5. Design a Notification System
Why it's asked: It covers multiple delivery channels (push, SMS, email), priority queues, rate limiting, and delivery semantics.
Key design decision: Use a priority queue with separate workers per channel. High-priority notifications (security alerts, 2FA codes) skip the rate limiter. User preferences determine active channels per notification type.
Senior-level question: "How do you guarantee no duplicate notifications?" (Answer: idempotency key in a dedup cache with TTL. Before dispatching, check the cache.
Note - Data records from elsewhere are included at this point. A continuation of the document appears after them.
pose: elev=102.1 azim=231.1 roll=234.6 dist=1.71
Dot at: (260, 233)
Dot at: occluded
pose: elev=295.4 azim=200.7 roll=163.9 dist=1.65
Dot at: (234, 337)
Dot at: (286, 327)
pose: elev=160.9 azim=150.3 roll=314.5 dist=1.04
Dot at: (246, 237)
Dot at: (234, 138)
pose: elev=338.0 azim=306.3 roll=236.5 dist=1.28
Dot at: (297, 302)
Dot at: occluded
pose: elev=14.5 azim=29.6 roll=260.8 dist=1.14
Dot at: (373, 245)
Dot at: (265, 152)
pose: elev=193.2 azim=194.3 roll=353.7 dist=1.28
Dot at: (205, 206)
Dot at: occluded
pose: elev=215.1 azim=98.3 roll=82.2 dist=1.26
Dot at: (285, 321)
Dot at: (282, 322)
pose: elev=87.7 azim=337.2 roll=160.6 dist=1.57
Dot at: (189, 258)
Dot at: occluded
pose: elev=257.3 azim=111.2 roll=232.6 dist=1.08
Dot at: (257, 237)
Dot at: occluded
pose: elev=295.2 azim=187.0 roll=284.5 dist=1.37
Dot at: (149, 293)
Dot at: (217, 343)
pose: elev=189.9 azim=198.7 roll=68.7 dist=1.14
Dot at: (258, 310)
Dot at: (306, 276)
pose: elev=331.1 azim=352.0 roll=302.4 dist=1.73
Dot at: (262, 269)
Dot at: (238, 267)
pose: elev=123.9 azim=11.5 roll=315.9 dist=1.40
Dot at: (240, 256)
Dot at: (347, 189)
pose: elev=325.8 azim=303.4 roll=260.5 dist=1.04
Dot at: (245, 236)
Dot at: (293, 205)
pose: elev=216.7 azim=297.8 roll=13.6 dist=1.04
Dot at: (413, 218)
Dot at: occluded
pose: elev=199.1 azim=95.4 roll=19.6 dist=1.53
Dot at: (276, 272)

Use at-least-once delivery from Kafka and dedup at the consumer.)
6. Design a Real-Time Collaborative Editor (Google Docs)
Why it's asked: A staff-level question testing conflict resolution — specifically Operational Transformation (OT) or CRDTs.
The core problem: Two users edit simultaneously. Without conflict resolution, edits overwrite each other.
| Algorithm | Central Server? | Complexity | Used By |
|---|---|---|---|
| Operational Transformation (OT) | Yes | High | Google Docs |
| CRDTs | No | Medium | Figma, Yjs |
| Last-write-wins (naive) | No | Low | Not viable for collaboration |
Category 3: Infrastructure Components
7. Design a Rate Limiter
Why it's asked: Every API needs one, and the question reveals whether you understand the algorithms, their trade-offs, and distributed coordination challenges.
Algorithm comparison:
| Algorithm | How It Works | Pros | Cons |
|---|---|---|---|
| Token bucket | Tokens added at fixed rate; each request consumes a token | Allows bursts, smooth rate limiting | Requires tuning bucket size and refill rate |
| Sliding window log | Stores timestamp of each request in a sorted set | Precise, no boundary issues | Memory-intensive at high QPS |
| Fixed window counter | Counts requests per time window | Simple, low memory | Boundary spike problem (2x burst at window edges) |
| Sliding window counter | Weighted combination of current and previous window | Good accuracy, low memory | Approximate |
Senior-level concern: In a distributed system with multiple API servers, where does the rate limit state live? (Answer: centralized Redis with Lua scripts for atomic check-and-increment. At 100K+ QPS, consider local counters with periodic sync to reduce Redis round trips.)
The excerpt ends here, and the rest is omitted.